第4話 暗黒の中学時代
私の中学校時代は最低最悪だった。背が低かったし、とにかく体が細くバカにされていた。
また、名前も変わっているし眼が吊り上がっていたので「お前、チョンコやろ?白状せえや!」と言って、私の頬に平手を張るやつが出てきた。
チョンコとは、大阪で朝鮮人に対する侮蔑の言葉である。そして、別の奴にも脅されていた。こいつは、中1にしてウェストが一メートルもあるという奴だった。
彼のお兄さんは、暴走族のヘッドだという噂もあった。カツアゲもされたが、金額は50円だけだった。
また、私をビンタするやつと猫をマンションの屋上から落としていたと聞いた。彼らの行動は私をまた、極度に怯えさせた。
何しろ、その当時の私の癒しは飼い猫だったからだ。また、私に少しでも戦うという気概があればよかったのだが、逆らったら殺されるという恐怖で中学三年間は支配されていた。
三年間。実に長かった。私の脳は、相当なダメージを受けていると思う。軽いPTSDなのかもしれない。
フラッシュバックはないが、私は長時間寝ないと気がすまない。そして、ウェスト一メートルは今でも夢に出てくる。
ただ、この当時、私は弟をイジメていた。負の連鎖だ。私は、一発彼にビンタをしたのはおぼえているが、そんなものではなかった。溝が現在もあり、本当に申し訳なく思っている。
中学のクラブは、テニス部に入った。本当は、柔道部に入って体を鍛えて、みんなを見返してやろうという気持ちもあった。
しかし、柔道部の部室の近くまで行くと足が立ちすくんで入部できなかった。
また、テニス部の練習もきつく成績が落ちてきたので、母にもう、クラブやめたら?と言われ、私も練習がきつかったので、やめると答えた。
後悔先に立たずである。育ち盛りに体を鍛えておかないと、取り返しがつかないと思う。鉄は熱いうちに打てだ。
私は、テニスはやめたが、勉強はまじめにやっていた。将来一流大学を出て、一流企業に入ることを当然と考えていた。
しかし、勉強の内容が、なかなか頭に入ってくれなかった。この当時の私の楽しみと言えば、放課後のテレビで見る刑事モノの番組。

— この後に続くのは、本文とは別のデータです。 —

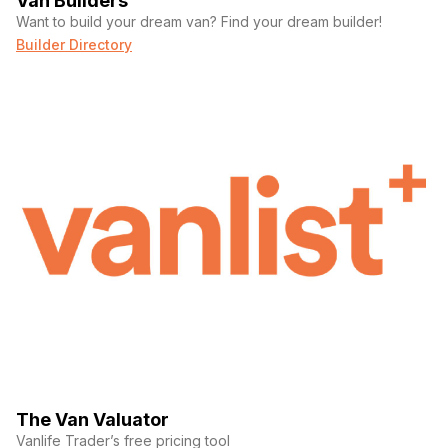
Van Builders
Want to build your dream van? Find your dream builder!
Builder Directory
The Van Valuator
Vanlife Trader’s free pricing tool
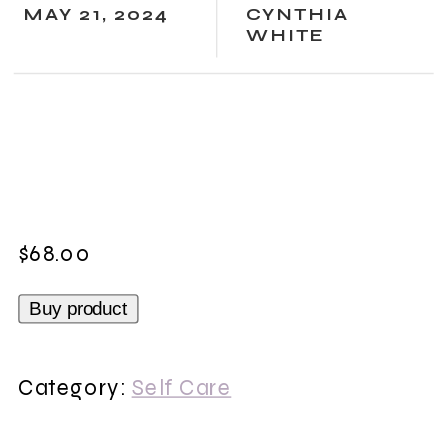
MAY 21, 2024
CYNTHIA
WHITE
$
68.00
Buy product
Category:
Self Care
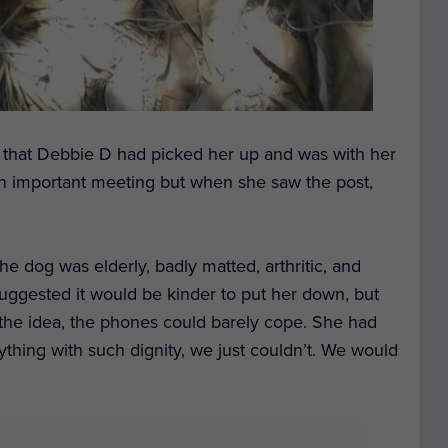
 that Debbie D had picked her up and was with her
n important meeting but when she saw the post,
the dog
was
elderly,
badly
matted, arthritic, and
ggested it would be kinder to put her down,
but
the
idea,
the phones could barely cope. S
he
had
thing with such dignity,
we
just
couldn’t.
We would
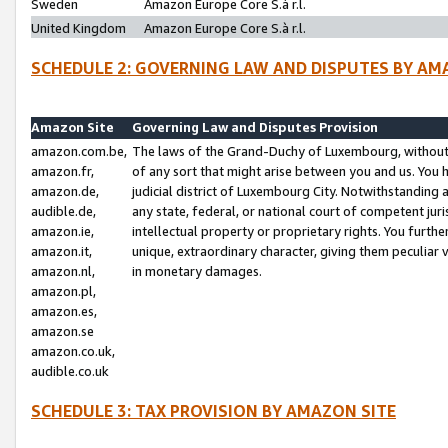
Sweden
Amazon Europe Core S.à r.l.
United Kingdom
Amazon Europe Core S.à r.l.
SCHEDULE 2: GOVERNING LAW AND DISPUTES BY AM
Amazon Site
Governing Law and Disputes Provision
amazon.com.be,
The laws of the Grand-Duchy of Luxembourg, without r
amazon.fr,
of any sort that might arise between you and us. You h
amazon.de,
judicial district of Luxembourg City. Notwithstanding a
audible.de,
any state, federal, or national court of competent juri
amazon.ie,
intellectual property or proprietary rights. You furth
amazon.it,
unique, extraordinary character, giving them peculiar
amazon.nl,
in monetary damages.
amazon.pl,
amazon.es,
amazon.se
amazon.co.uk,
audible.co.uk
SCHEDULE 3: TAX PROVISION BY AMAZON SITE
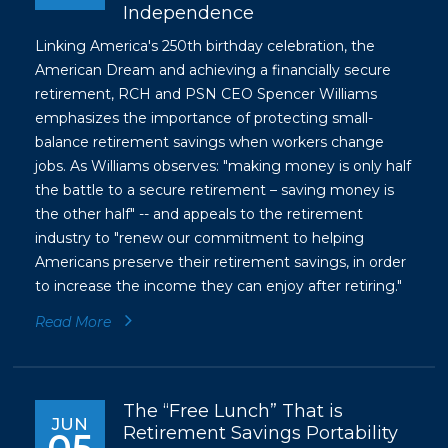
Independence
Linking America's 250th birthday celebration, the
American Dream and achieving a financially secure
retirement, RCH and PSN CEO Spencer Williams
emphasizes the importance of protecting small-
balance retirement savings when workers change
jobs. As Williams observes: "making money is only half
the battle to a secure retirement – saving money is
the other half" -- and appeals to the retirement
industry to "renew our commitment to helping
Americans preserve their retirement savings, in order
to increase the income they can enjoy after retiring."
Read More
The “Free Lunch” That is
JUN
Retirement Savings Portability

それから、音楽。邦楽はクリスタル・キングの大都会、洋楽はブルース・スプリングスティーンのハングリー・ハート、が記憶に良く残っている。
中学1年生の時に、韓国では朴正熙(パク・チョンヒ)大統領が暗殺され、全斗煥(チョン・ドゥファン)のクーデターが起こり、後に民主化を要求する光州事件へとつながった。
少し海を越えた国では、大統領が側近に殺されるのかと思うと深い闇を感じた。
また、2年生の時にイランアメリカ大使館人質事件が起こった。さらに、ビートルズのジョン・レノンが射殺された。
私は、ジョン・レノンについては、あまり知らなかったが、有名人だから殺されてしまったのかなあくらいにしか思わなかった。
中学3年生になるまで成績に伸び悩んだが、私立は桃山学院高等学校に、そして、公立は大阪府立箕面高校に合格した。
この3年生の卒業の頃、私は高校に入ったら何が何でも空手を始める気でいた。
他人にバカにされるのは、おさらばだ!体を鍛えるんだ!俺は、喧嘩に強くなるんだ!という切実なる思いからであった。